Figures & data
Figure 1 Inhibition of bacterial growth on Ti-nAg surface. A) The colony-forming units (CFU) of Pg and Aa on Ti-nAg and Ti-polished surface after 24-hour incubation. B) The bacterial ratio of Pg and Aa on Ti-nAg surface in relation to Ti-polished surface.
Figure 2 Scanning electron photomicrographs of the Ti-nAg (A) and Ti-polished (B) surfaces after incubation of Aa (magnification: 5000×; working distance: 8000 μm). The Aa bacteria exhibited a rod shape and reduced bacterial attachment to the Ti-nAg surface, relative to the Ti-polished surface.
Figure 3 Scanning electron photomicrographs of the Ti-nAg (a) and Ti-polished (b) surfaces after incubation of Pg (magnification: 5000×; working distance: 8000 μm). The Pg bacteria exhibited a round shape and reduced bacterial attachment to the Ti-nAg surface, relative to the Ti-polished surface.
Figure 4 Cell viability estimated by the MTT assay after a 1-, 2-, 4-, 6- and 8-day incubation. Open bars represent the Ti-nAg group. The solid bars represent the Ti-polished group.

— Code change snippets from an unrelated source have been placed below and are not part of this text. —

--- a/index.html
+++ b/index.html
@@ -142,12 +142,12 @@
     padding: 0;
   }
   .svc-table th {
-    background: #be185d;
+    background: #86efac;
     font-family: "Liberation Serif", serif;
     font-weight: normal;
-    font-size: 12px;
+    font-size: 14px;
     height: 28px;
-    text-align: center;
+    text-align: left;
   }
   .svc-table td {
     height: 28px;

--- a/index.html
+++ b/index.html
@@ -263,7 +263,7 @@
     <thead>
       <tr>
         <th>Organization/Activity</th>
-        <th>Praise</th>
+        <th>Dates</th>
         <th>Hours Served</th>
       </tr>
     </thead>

No significant differences were observed between Ti-polished and Ti-nAg specimens.
Figure 5 Fluorescence microscopy of adherent HGFs on plates with a Ti-nAg surface (A) or Ti-polished surface (B). HGFs exhibited a fusiform or polygonal spreading shape. No significant differences of cell morphology and cytoskeletal architecture were observed between Ti-polished and Ti-polished specimens.

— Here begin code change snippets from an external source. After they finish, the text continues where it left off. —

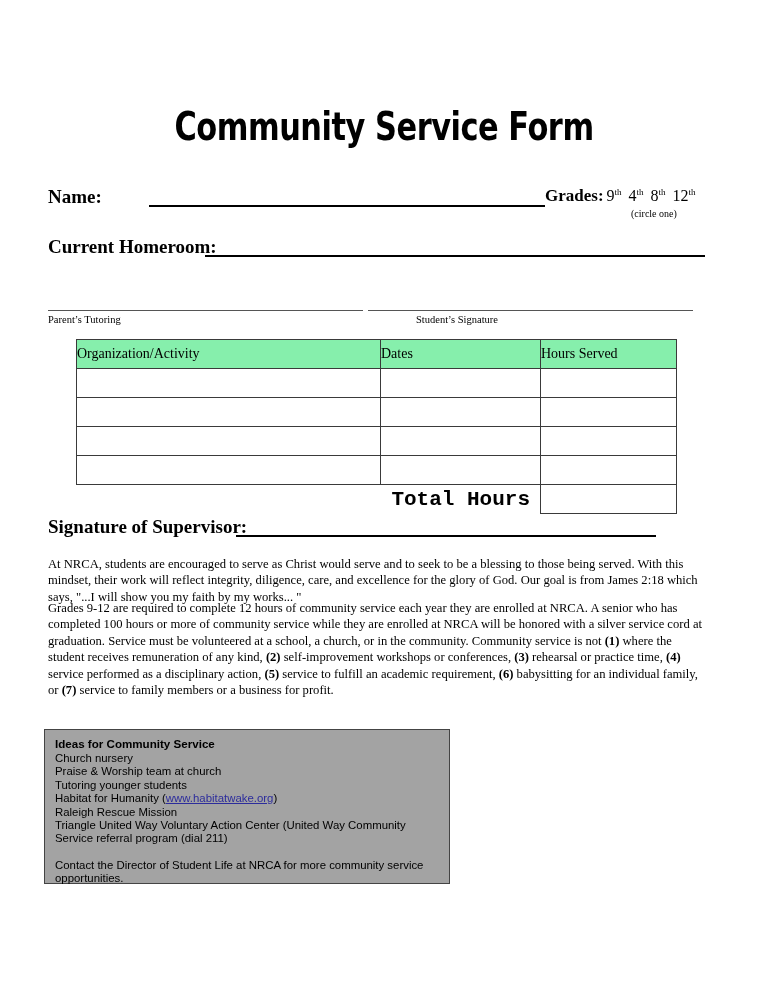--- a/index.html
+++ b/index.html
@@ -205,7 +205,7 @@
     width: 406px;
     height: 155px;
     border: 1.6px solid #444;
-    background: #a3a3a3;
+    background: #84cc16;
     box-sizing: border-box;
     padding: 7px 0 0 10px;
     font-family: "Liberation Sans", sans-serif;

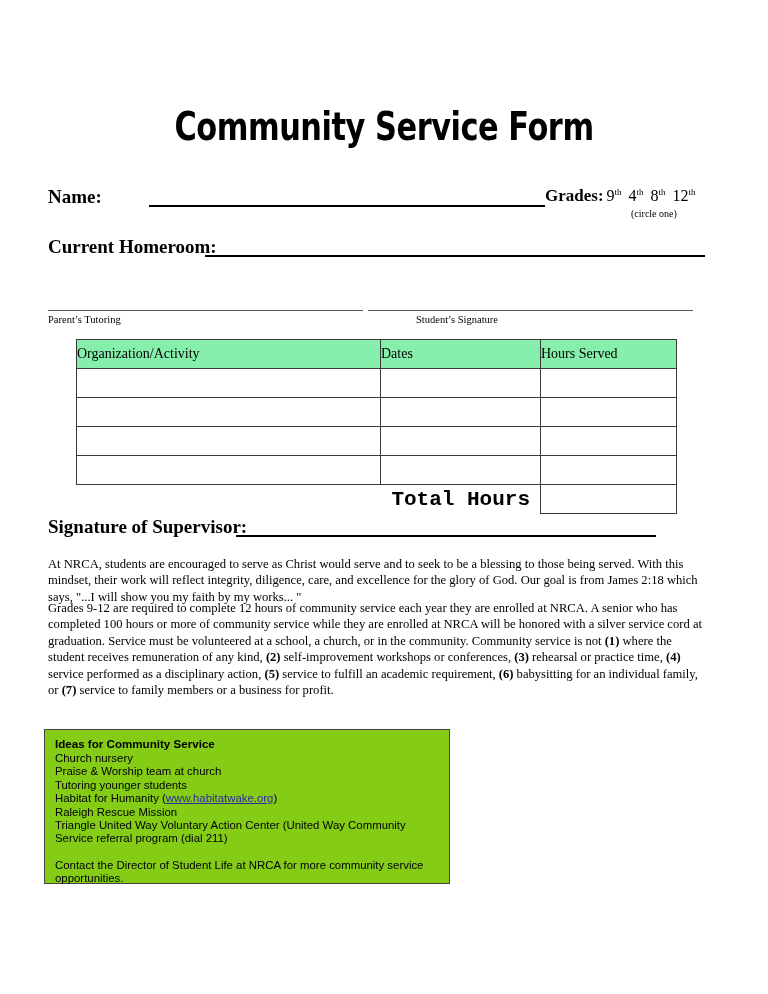--- a/index.html
+++ b/index.html
@@ -312,7 +312,6 @@
     <div class="ideas-line">Triangle United Way Voluntary Action Center (United Way Community
 Service referral program (dial 211)</div>
     <div class="ideas-gap"></div>
-    <div class="ideas-line ideas-contact">Contact the Director of Student Life at NRCA for more community service opportunities.</div>
   </div>
 
 </div>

Figure 6 Scanning electron photomicrographs of human gingival fibroblasts (hGFs) cultured for 3 h (A, B) and 12 h (C, D) on plates with Ti-nAg (A, C) or Ti-polished (B, D) surfaces. The hGFs cultured on each surface underwent some proliferation, while maintaining normal spreading morphology. There was no obvious difference between the two surface groups.